If you have idle cash lying around in your account, you can consider the following investment options to invest the funds and earn returns:
1. High-yield savings accounts
High-yield savings accounts are offered by a few Indian banks where you can park your idle cash and earn better returns than regular savings accounts. High-yield accounts generally offer interest rates of around 5%-6%, which is considerably higher than regular accounts. While your idle cash earns steady returns until needed, you can withdraw from the account at any time to meet urgent requirements. You can compare banks offering such accounts and select the one with the most competitive interest rate.
2. Liquid funds
More and more retail investors are choosing liquid mutual funds to park their idle cash. Liquid funds primarily invest in highly liquid short-term instruments like treasury bills, CDs, and commercial papers that have a maturity duration of up to 91 days. As the name suggests, they are highly liquid. In fact, redemption requests for liquid funds are processed in a T+1 cycle.
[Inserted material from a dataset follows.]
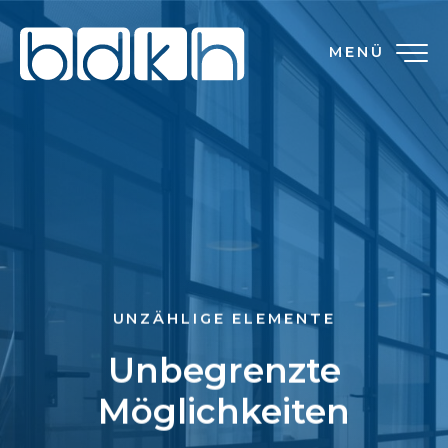
MENÜ
UNZÄHLIGE ELEMENTE
Unbegrenzte
Möglichkeiten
You should invest your idle cash in liquid funds if you want easy access to your funds but don’t wish to lose out on high interest earnings.
3. Company FDs
Company FDs are a popular investment option for your idle cash. Here, you deposit a lump-sum amount for a pre-given tenure and earn a fixed rate of interest on the same. Issued by reputed NBFCs, these fixed deposits offer much higher returns than regular bank FDs. Generally, company FD rates hover around 6%-10%, ensuring attractive returns on your idle funds. Companies with a high credit rating of [ICRA](Stable) AAA and CIRIL AAA/Stable ensure capital safety and guaranteed returns. Depending on your liquidity needs, you can choose from cumulative (interest paid out at maturity) and non-cumulative (periodic interest payouts) FDs. You can consider investing Bajaj Finance Fixed Deposit. With a top-tier AAA rating from financial agencies like CRISIL and ICRA, they offer one of the highest returns, up to 8.60% p.a.
4. Sweep-in FDs
You can leverage the sweep-in FD option to optimise returns on your idle cash. The sweep-in facility allows you to transfer surplus funds exceeding a specific threshold from your savings account into the linked FD account for a tenure of one year. The transferred funds earn returns at higher FD rates instead of sitting idle in your bank account. This allows you to enjoy easy liquidity without sacrificing high returns.
5. Recurring deposits
Recurring deposit accounts offer another prudent avenue to park your idle cash and earn good short-term returns. RDs allow you to deposit a fixed amount every month to earn returns at a fixed rate that’s higher than savings accounts. Premature withdrawals are also permitted against interest rate reductions. RDs are a prudent option to invest your idle cash if you have a more or less stable surplus every month. Disciplined investing in RDs helps you build a corpus over time.
6. Arbitrage funds
If you want to tap into market-linked returns without a high risk exposure, you can consider parking your idle cash in low-risk arbitrage funds that exploit price discrepancies in the market. Arbitrage funds operate on the mispricing of equity shares in the spot and futures market. In simple words, these funds take advantage of the price difference between the current and future securities to generate returns. The fund manager buys shares in the cash market and sells them in the futures/derivatives markets. The difference in cost price and selling price is the investor’s return.